3. If the Supplier is liable for any damage, then the liability of the Supplier limited to twice the invoice value of the order, or to that part of the order to which the liability relates
.4. Supplier's liability is always limited to the amount paid by his insurer, as appropriate.
5. Supplier is liable only for direct damages.
6. Direct damage is only the reasonable costs incurred to establish the cause and extent of damage, where the establishment relates to damage in the sense of these terms, any reasonable costs incurred for the poor performance of the Supplier to the agreement to answer, as far as these can be attributed to the Supplier and reasonable costs incurred to prevent or limit damage, if the other party demonstrates that these expenses resulted in mitigation of direct damage as referred to in these terms and conditions.
7. Supplier shall never be liable for indirect damage, including consequential, lost profits, lost savings and damage due to business stagnation.
8. In this article the limitations of liability do not apply if the damage is due to intent or gross negligence of the Supplier or his subordinates.
Article 10 Transfer of Risk
1. The risk of loss, damage or depreciation is transferred to the Other Party at the time products to the Other in the power of the Other be charged.
Article 11 Safeguard1
1.The Other Party shall indemnify the Supplier against any claims by third parties in connection with the execution of the damage suffered and whose cause other than the Supplier accountable.

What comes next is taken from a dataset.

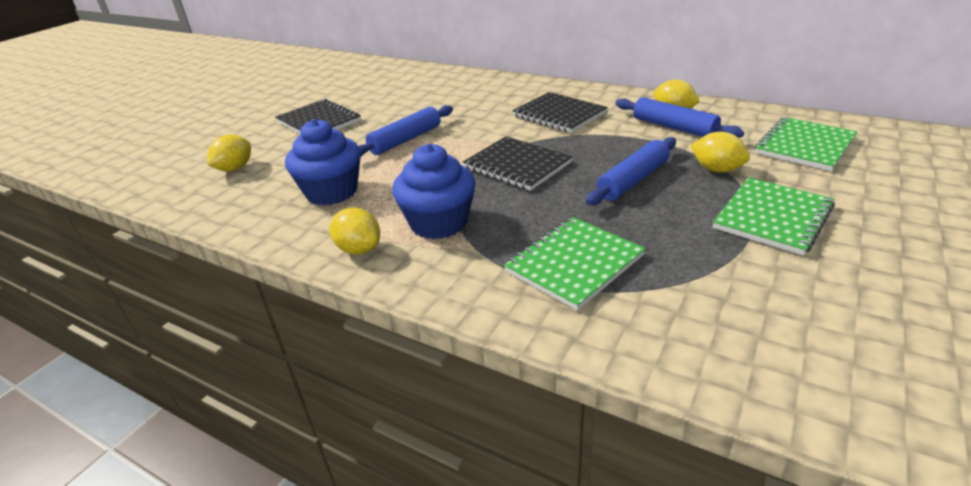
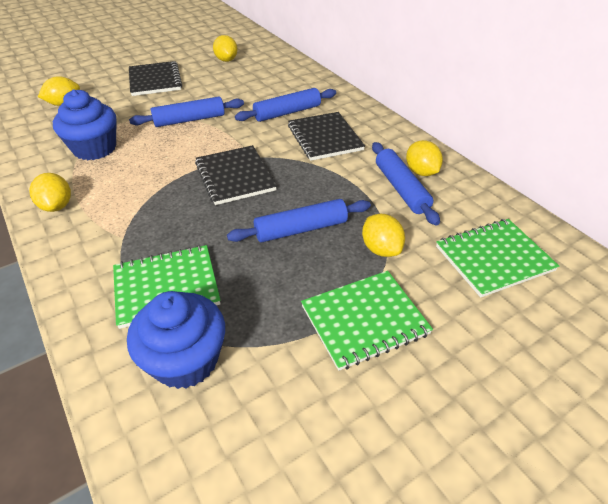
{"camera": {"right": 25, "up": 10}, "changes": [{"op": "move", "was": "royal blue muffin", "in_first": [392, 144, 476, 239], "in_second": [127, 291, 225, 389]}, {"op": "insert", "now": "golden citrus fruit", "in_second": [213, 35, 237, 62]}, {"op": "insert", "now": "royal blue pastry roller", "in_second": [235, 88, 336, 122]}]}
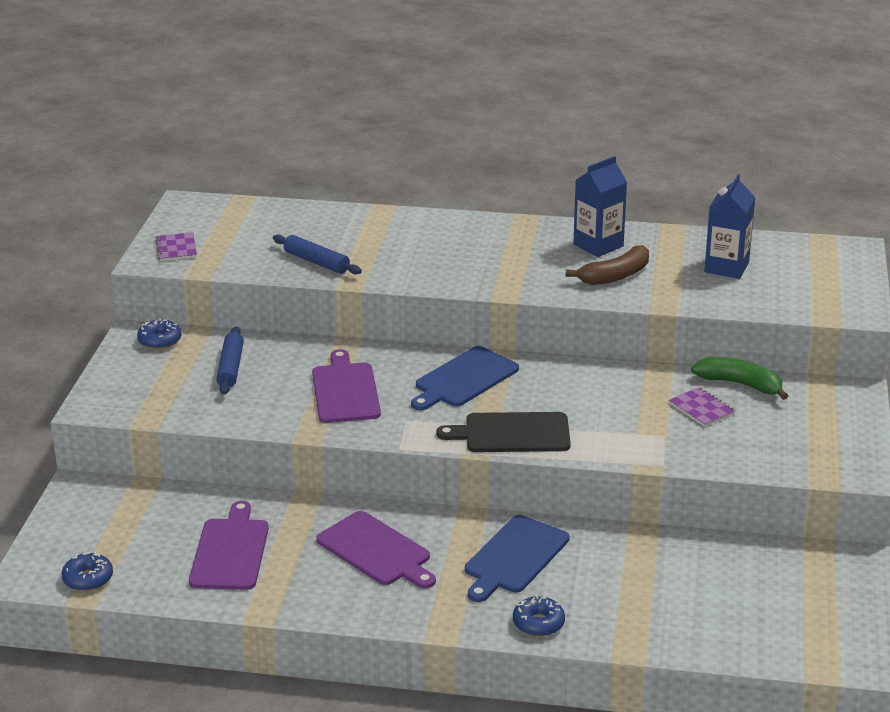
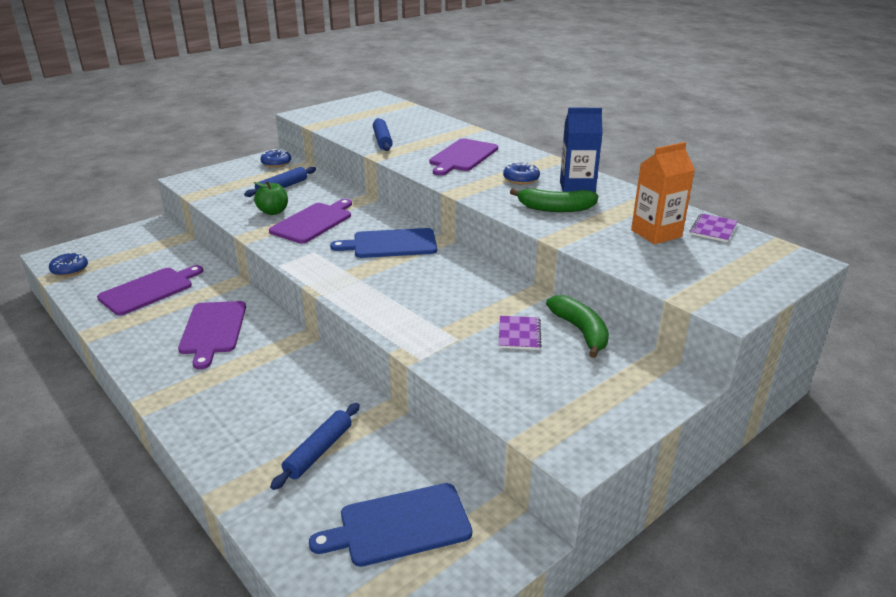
{"camera": {"right": 40, "up": 0}, "changes": [{"op": "move", "was": "violet notepad", "in_first": [155, 232, 197, 261], "in_second": [690, 213, 737, 242]}, {"op": "delete", "was": "jet-black bread board", "in_first": [436, 412, 571, 452]}, {"op": "move", "was": "royal blue bread board", "in_first": [465, 515, 570, 602], "in_second": [309, 483, 472, 567]}, {"op": "move", "was": "royal blue doughnut", "in_first": [513, 595, 565, 637], "in_second": [503, 162, 540, 185]}, {"op": "recolor", "was": "dark brown toy banana", "now": "leaf-green toy banana", "in_first": [566, 245, 649, 285], "in_second": [510, 188, 598, 212]}, {"op": "recolor", "was": "royal blue milk carton", "now": "orange-coloured milk carton", "in_first": [704, 174, 756, 279], "in_second": [631, 142, 695, 244]}, {"op": "insert", "now": "leaf-green apple", "in_second": [254, 181, 288, 215]}, {"op": "insert", "now": "royal blue pastry roller", "in_second": [270, 403, 360, 490]}, {"op": "insert", "now": "violet bread board", "in_second": [429, 139, 498, 176]}]}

2. If the Supplier accordingly by third parties should be addressed, then Supplier is obliged both outside and in law to assist and immediately what to do for him in that case can be expected. Should the other party fail to take adequate measures, the Supplier, without notice, entitled themselves to do so. All costs and damages on the part of the Supplier and third parties, are for the account and risk of the Other Party.
Article 12 Applicable law and disputes
1. For all legal relationships between the supplier and the ordering party, only Dutch law applies even if a contract wholly or partly abroad to be given or if the legal relationship with the party concerned is domiciled. The applicability of the Vienna Sales Convention is excluded.
2. The court in the place of the Supplier shall have exclusive jurisdiction over disputes, unless the law requires otherwise. Nevertheless, the Supplier is entitled to submit the dispute to the competent court according to law. Parties will first appeal to the courts after they turn to the utmost to solve a dispute by mutual agreement to settle.
Article 14 Location and change conditions
1. These conditions are fully transparent and placed on www.interno-online.nl
2. Applicable is the last registered version or the version valid at the time of the creation of the legal relationship with the Supplier.
3. The Dutch text of these general conditions is decisive for the interpretation.